El
pasado 30 de abril, Ángel Soto
publicó la siguiente reseña en el diario Milenio,
de México. Trata sobre el pequeño volumen Perder
el Nobel, escrito por la escritora y traductora Laura
Esther Wolfson y publicado por la editorial Gris Tormenta a fines de 2018.
“¿Cómo se siente perder un Premio
Nobel”
¿Qué
distingue a los traductores de otros eslabones de la cadena libresca? Nada los
define mejor que un término robado a la zoología: anfibios. Como pocos, los
traductores experimentan el tormento placentero de llevar una vida doble. Se
juegan el nombre para deleitar a dos antagonistas igual de severos: el autor de
una obra y su futuro lector.
Dice
Alberto Manguel que “traducción es el nombre que usamos para designar el acto
más íntimo de la lectura, porque toda lectura es una traducción”. Entonces,
¿renunciar a esa transacción lingüística equivale a privarse del placer de la
intimidad?
En
2005, la traductora estadunidense Laura Esther Wolfson fue invitada al PEN
World Voices como intérprete de la escritora bielorrusa Svetlana Alexiévich,
quien por entonces era un personaje más bien desconocido para la mayoría. Nadie
imaginaba que diez años más tarde la autora de Voces de Chérnobil ganaría el Premio Nobel de Literatura.
Entrenada
desde la universidad en lengua y cultura rusa, Wolfson resultó ideal para el
trabajo.

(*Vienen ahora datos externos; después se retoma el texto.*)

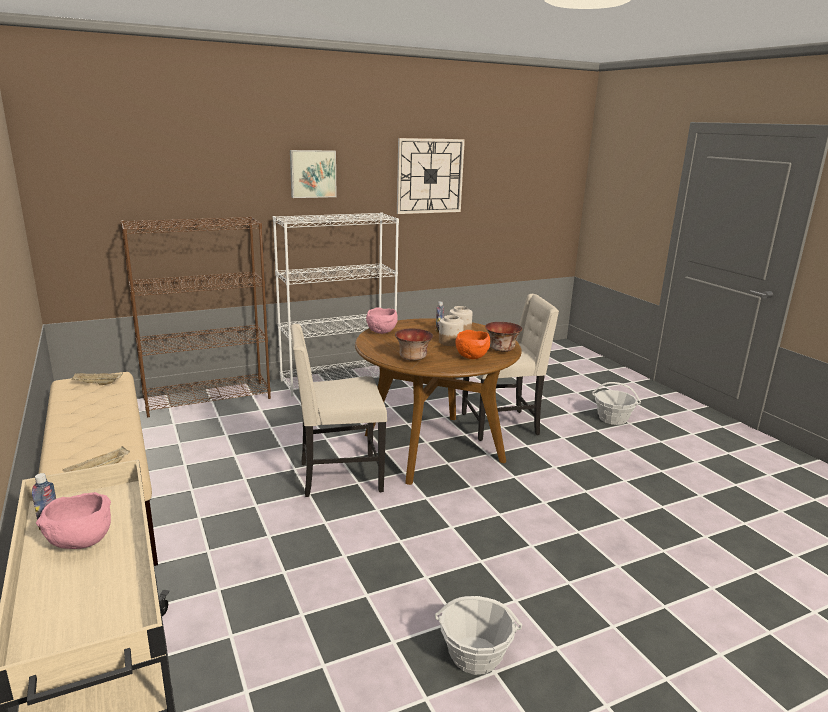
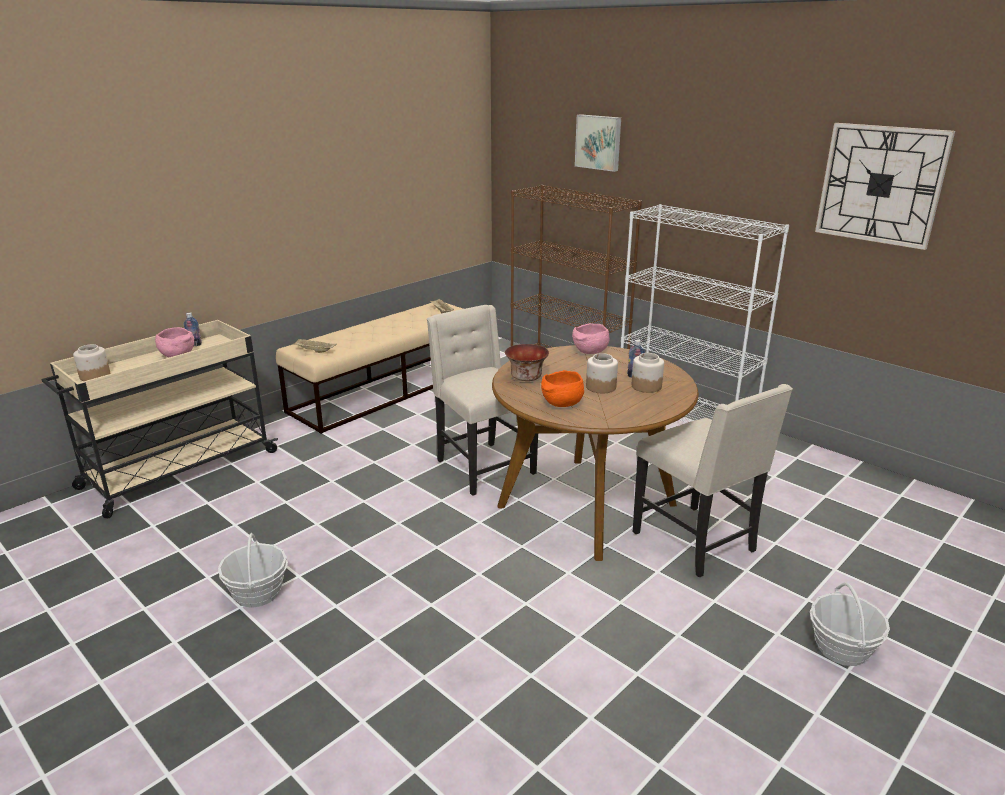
camera: 70 degrees right, 5 degrees up
picture [290,150,337,198] -> picture moved to [575,114,621,172]
bowl [485,322,522,352] -> none
none -> jar [73,344,110,381]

La calidad de su interpretación simultánea consiguió que Alexiévich
contactara a su agente para proponerla como encargada de traducir sus libros al
inglés.
Su
desempeño en aquella sesión la elevó a una posición de superestrella local de
la traducción. Pronto comenzaron a llover las ofertas para trabajar con otros
autores rusoparlantes. Su futuro cercano se antojaba prometedor. Excepto que
una enfermedad respiratoria crónica y costosa frenó su despegue. Aun con una
precaria salud a cuestas, Wolfson halló tiempo y energía para realizar las
pruebas de traducción que solicitaba la editorial.
Las
siguientes líneas pertenecen a Perder el Nobel, ensayo ganador en 2017 del
premio Notting Hill Editions que se otorga en Reino Unido, y que publicó en
México la editorial Gris Tormenta.
Escribe
Wolfson:
“Terminé
las páginas y las dejé a un lado. Cuando volví a ellas unos días más tarde, me
sentí desconcertada: ¿Qué le había hecho a Svetlana? Todo en mi interpretación
era correcto, pero nada estaba bien. [...] Rechacé el proyecto alegando problemas
de salud”.
Pero
Wolfson sabía que no era su enfermedad el verdadero motor de aquel rechazo. Era
la sensación de impotencia ante la imposibilidad de extender con honorabilidad
el acto literario de Alexiévich a su propia lengua.
¿Cuántas
horas habremos malgastado pensando en las oportunidades perdidas? En 2015,
cuando el mundo por fin descubrió la literatura de Alexiévich tras el anuncio
del Nobel, Wolfson pasó días y noches alternando la recriminación a sí misma
con reflexiones sobre las circunstancias desaprovechadas. Pero consiguió lo que
pocos logran: encauzar sus frustraciones hacia la creación. Así, encontró
tiempo para dedicar a sus propias aspiraciones como escritora, aunque no
abandonó por completo la traducción, ese oficio que adoptó con la entraña de
quien defiende a su patria en un combate, y que ejerció incluso en los linderos
de la convalecencia.
En
Perder el Nobel, Wolfson traza su propio viaje del héroe, con sus vicisitudes,
rechazos, profundidades y recompensas. Y, claro, su propio retorno a casa,
luego de haber hallado el elixir del conocimiento.